BlogUnsure of Your Source: We've Got You Covered
The System Is Down? An Example of How to Handle Failure
Our online project management service (Basecamp) had a hosting issue recently and went down for about two hours. This is how they handled it.
37signals System Status
Basecamp, Backpack, Highrise, Campfire, Writeboard, Ta-da List, and our blogs are all offline.
UPDATE: The load balancer has been swapped and is currently being configured. We should be in the home stretch now. Again, we're incredibly sorry for this disruption. This is not how Fridays are supposed to be.
— 11:18am CST (17:18 GMT) on January 18, 2008
UPDATE: The technicians at our service provider are still working on installing the new load balancer. We're breathing down their neck as heavily as we can. And we profusely apologize for this unacceptable interruption of service.

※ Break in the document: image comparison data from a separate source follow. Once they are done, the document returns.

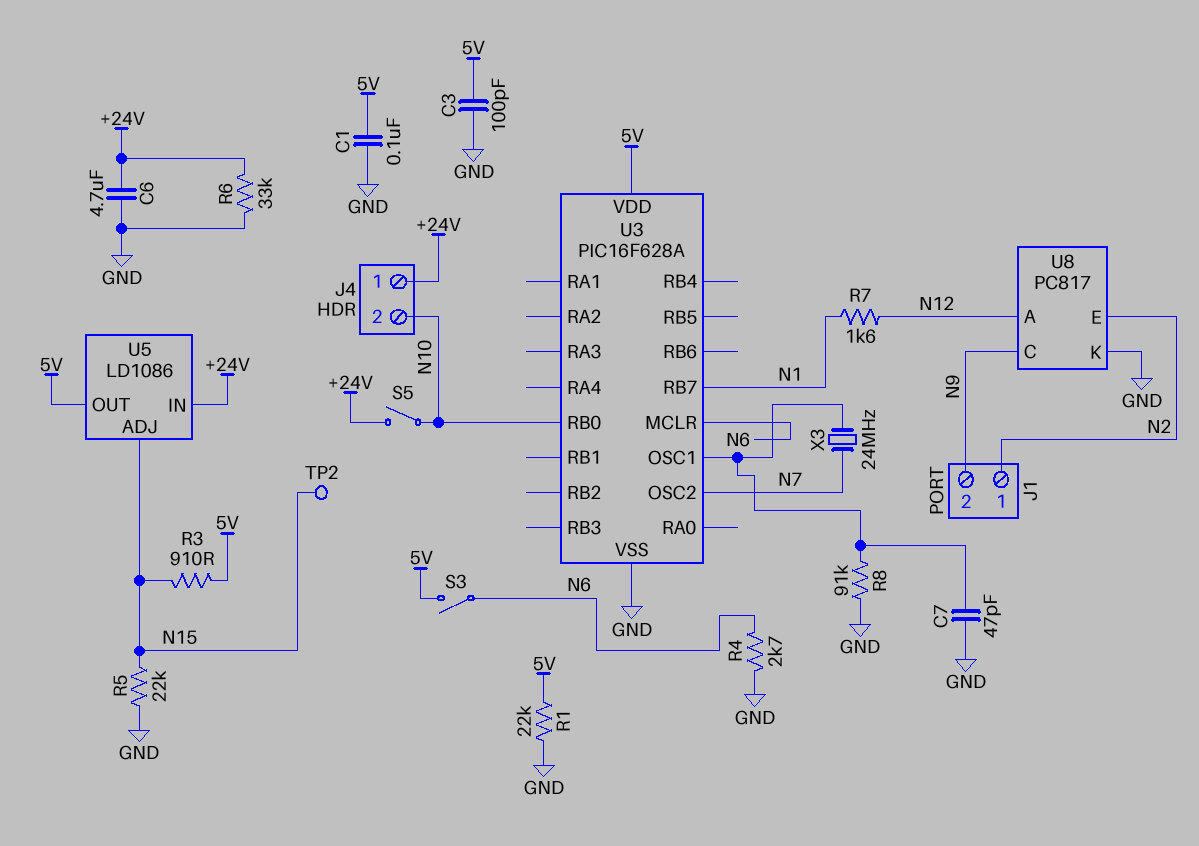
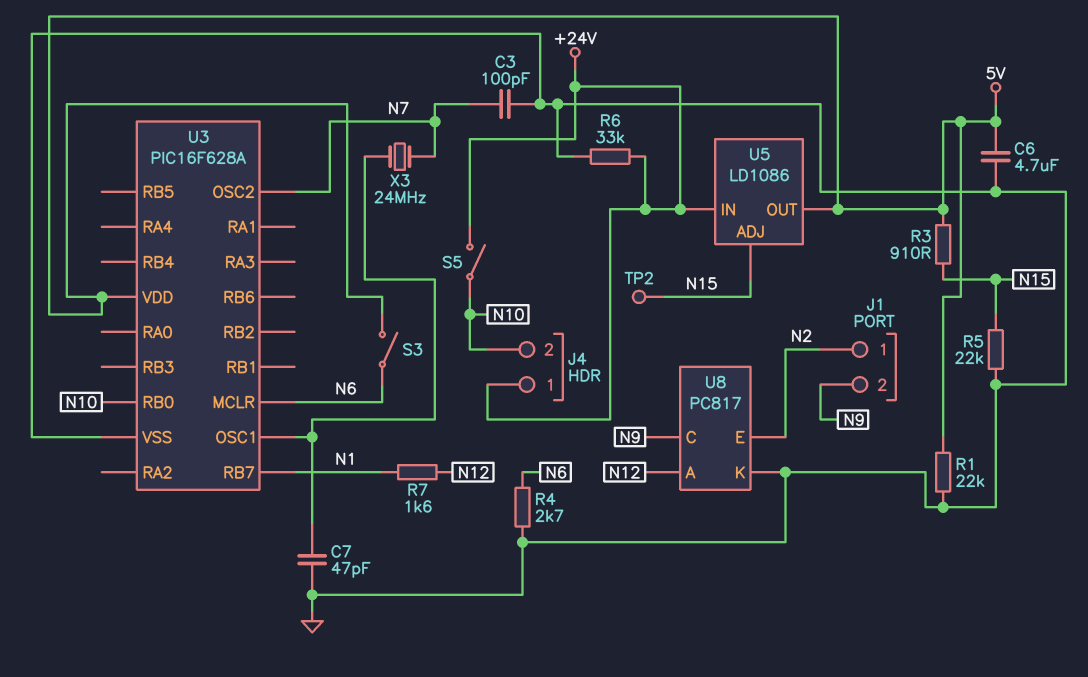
C1: 100nF (5V, GND) -> none
C3: 100pF (5V, GND) -> 100pF (GND, N7)
C6: 4.7uF (+24V, GND) -> 4.7uF (5V, GND)
R8: 91k (GND, U3/OSC1) -> none

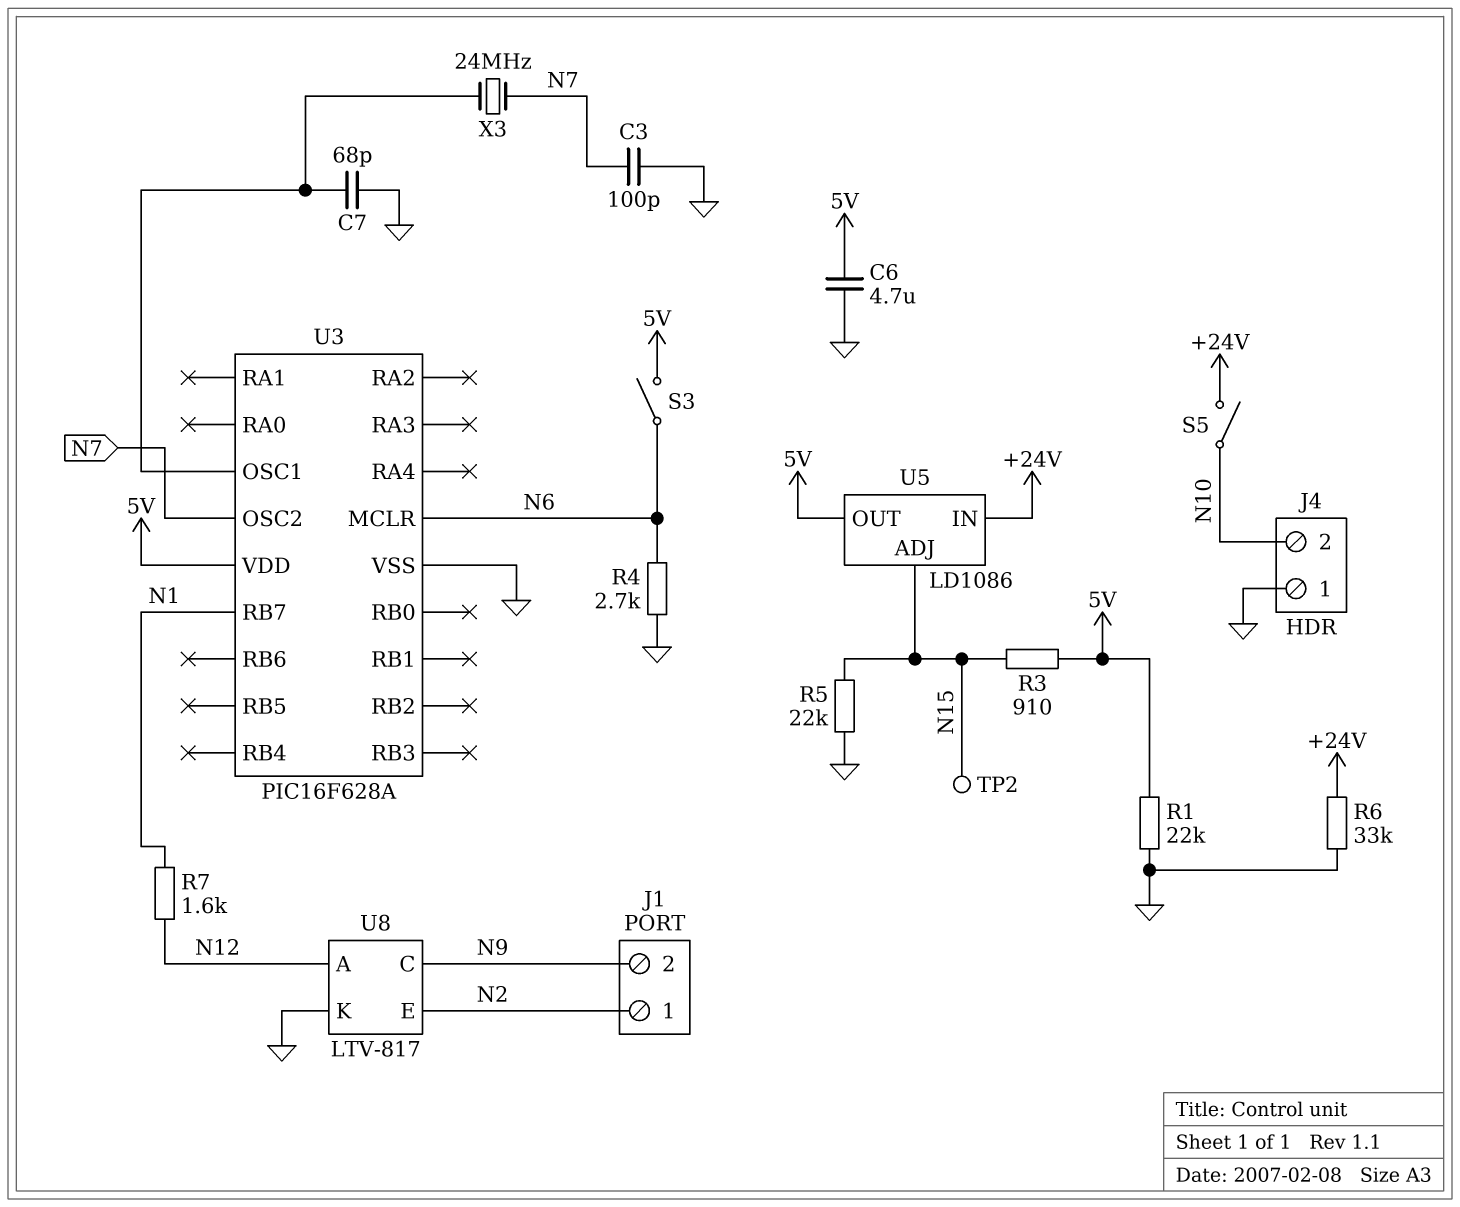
C7: 47pF (GND, U3/OSC1) -> 68pF (GND, U3/OSC1)
J4 pin 1: +24V -> GND
U3 pin RB0: N10 -> none
U8: PC817 -> LTV-817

— 10:56am CST (16:56 GMT) on January 18, 2008
UPDATE: We have located the problem to be with the load balancer setup. A new unit is being installed. We should be back shortly. Again, we're terribly sorry for this disruption of service.
— 10:28am CST (16:28 GMT) on January 18, 2008
All systems are currently offline as we're experiencing network outage from our provider. We're working on it right now. No data has been lost, all our machines are still working, but they're not accessible from the internet. Sorry for the inconvenience.
— 10:03am CST (16:03 GMT) on January 18, 2008
There are great lessons in this -- the first is humor and reality. I realize these are people and they care about this issue and they're trying to fix it.
The second is information -- by letting us know what's going on, we're able to calm down about the inconvenience.
The third is humility -- they don't try to blame, they recognize they failed and they're sorry for it.